# Start of Record excerpts

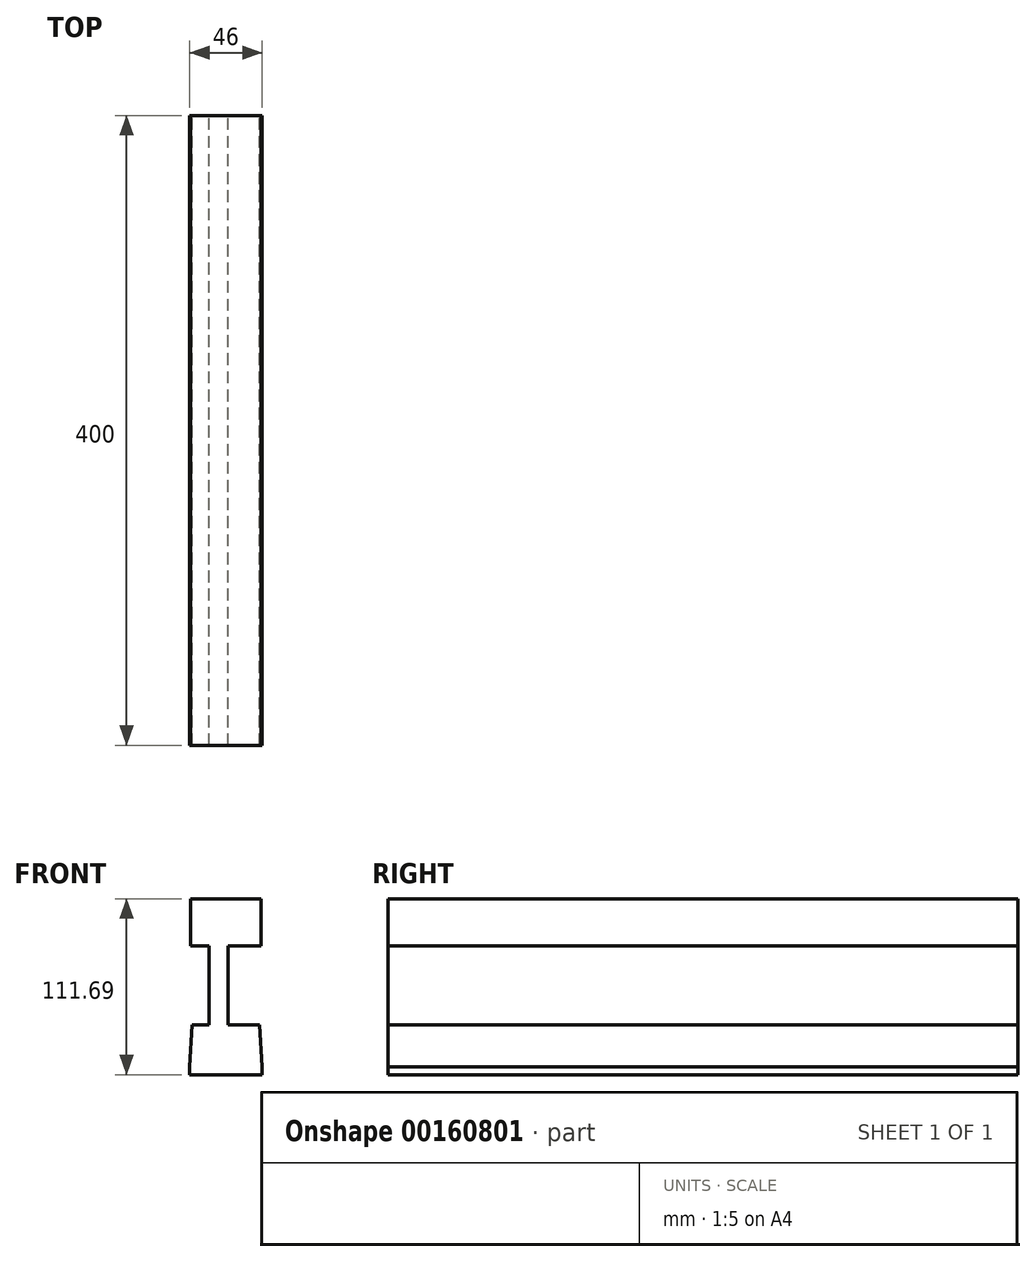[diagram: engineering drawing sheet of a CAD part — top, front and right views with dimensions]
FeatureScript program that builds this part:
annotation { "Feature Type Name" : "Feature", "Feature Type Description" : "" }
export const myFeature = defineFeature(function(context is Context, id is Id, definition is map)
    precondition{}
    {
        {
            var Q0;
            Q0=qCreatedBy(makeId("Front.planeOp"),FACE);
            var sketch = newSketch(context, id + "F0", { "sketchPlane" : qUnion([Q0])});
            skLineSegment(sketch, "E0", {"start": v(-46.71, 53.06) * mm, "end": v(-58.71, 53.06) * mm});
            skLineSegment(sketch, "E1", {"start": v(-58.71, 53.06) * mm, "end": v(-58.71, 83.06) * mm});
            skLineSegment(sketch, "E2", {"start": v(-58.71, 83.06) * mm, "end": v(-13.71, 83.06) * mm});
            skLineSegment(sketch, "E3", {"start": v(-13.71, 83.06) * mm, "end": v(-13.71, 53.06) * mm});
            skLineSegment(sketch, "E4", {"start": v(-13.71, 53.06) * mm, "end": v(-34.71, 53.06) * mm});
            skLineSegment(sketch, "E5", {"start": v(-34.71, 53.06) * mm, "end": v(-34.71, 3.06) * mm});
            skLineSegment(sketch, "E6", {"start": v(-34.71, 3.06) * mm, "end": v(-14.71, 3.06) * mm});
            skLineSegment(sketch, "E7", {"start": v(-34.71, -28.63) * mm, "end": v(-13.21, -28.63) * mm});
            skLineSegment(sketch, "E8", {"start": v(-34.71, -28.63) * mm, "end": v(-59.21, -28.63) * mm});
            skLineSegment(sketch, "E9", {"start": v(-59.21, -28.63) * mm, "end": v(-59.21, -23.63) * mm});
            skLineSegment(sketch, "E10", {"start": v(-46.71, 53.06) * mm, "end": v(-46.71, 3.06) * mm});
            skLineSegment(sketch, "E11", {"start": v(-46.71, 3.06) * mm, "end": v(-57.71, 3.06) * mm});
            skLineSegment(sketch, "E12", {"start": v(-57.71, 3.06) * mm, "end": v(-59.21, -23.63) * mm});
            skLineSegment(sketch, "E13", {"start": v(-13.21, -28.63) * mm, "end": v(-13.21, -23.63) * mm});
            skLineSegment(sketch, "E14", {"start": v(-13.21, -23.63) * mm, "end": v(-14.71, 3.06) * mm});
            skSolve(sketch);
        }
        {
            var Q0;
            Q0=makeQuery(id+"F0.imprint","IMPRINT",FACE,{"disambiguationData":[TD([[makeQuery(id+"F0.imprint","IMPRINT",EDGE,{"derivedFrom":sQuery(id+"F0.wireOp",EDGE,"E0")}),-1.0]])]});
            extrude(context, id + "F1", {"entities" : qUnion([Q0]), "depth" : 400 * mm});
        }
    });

# End of Record excerpts

[Given request] Please copy out the material above, from its first line up to and including the line that contains "skSolve(sketch);", and leave the pictures out.

[Solution to this problem]
[diagram: engineering drawing sheet of a CAD part — top, front and right views with dimensions]
FeatureScript program that builds this part:
annotation { "Feature Type Name" : "Feature", "Feature Type Description" : "" }
export const myFeature = defineFeature(function(context is Context, id is Id, definition is map)
    precondition{}
    {
        {
            var Q0;
            Q0=qCreatedBy(makeId("Front.planeOp"),FACE);
            var sketch = newSketch(context, id + "F0", { "sketchPlane" : qUnion([Q0])});
            skLineSegment(sketch, "E0", {"start": v(-46.71, 53.06) * mm, "end": v(-58.71, 53.06) * mm});
            skLineSegment(sketch, "E1", {"start": v(-58.71, 53.06) * mm, "end": v(-58.71, 83.06) * mm});
            skLineSegment(sketch, "E2", {"start": v(-58.71, 83.06) * mm, "end": v(-13.71, 83.06) * mm});
            skLineSegment(sketch, "E3", {"start": v(-13.71, 83.06) * mm, "end": v(-13.71, 53.06) * mm});
            skLineSegment(sketch, "E4", {"start": v(-13.71, 53.06) * mm, "end": v(-34.71, 53.06) * mm});
            skLineSegment(sketch, "E5", {"start": v(-34.71, 53.06) * mm, "end": v(-34.71, 3.06) * mm});
            skLineSegment(sketch, "E6", {"start": v(-34.71, 3.06) * mm, "end": v(-14.71, 3.06) * mm});
            skLineSegment(sketch, "E7", {"start": v(-34.71, -28.63) * mm, "end": v(-13.21, -28.63) * mm});
            skLineSegment(sketch, "E8", {"start": v(-34.71, -28.63) * mm, "end": v(-59.21, -28.63) * mm});
            skLineSegment(sketch, "E9", {"start": v(-59.21, -28.63) * mm, "end": v(-59.21, -23.63) * mm});
            skLineSegment(sketch, "E10", {"start": v(-46.71, 53.06) * mm, "end": v(-46.71, 3.06) * mm});
            skLineSegment(sketch, "E11", {"start": v(-46.71, 3.06) * mm, "end": v(-57.71, 3.06) * mm});
            skLineSegment(sketch, "E12", {"start": v(-57.71, 3.06) * mm, "end": v(-59.21, -23.63) * mm});
            skLineSegment(sketch, "E13", {"start": v(-13.21, -28.63) * mm, "end": v(-13.21, -23.63) * mm});
            skLineSegment(sketch, "E14", {"start": v(-13.21, -23.63) * mm, "end": v(-14.71, 3.06) * mm});
            skSolve(sketch);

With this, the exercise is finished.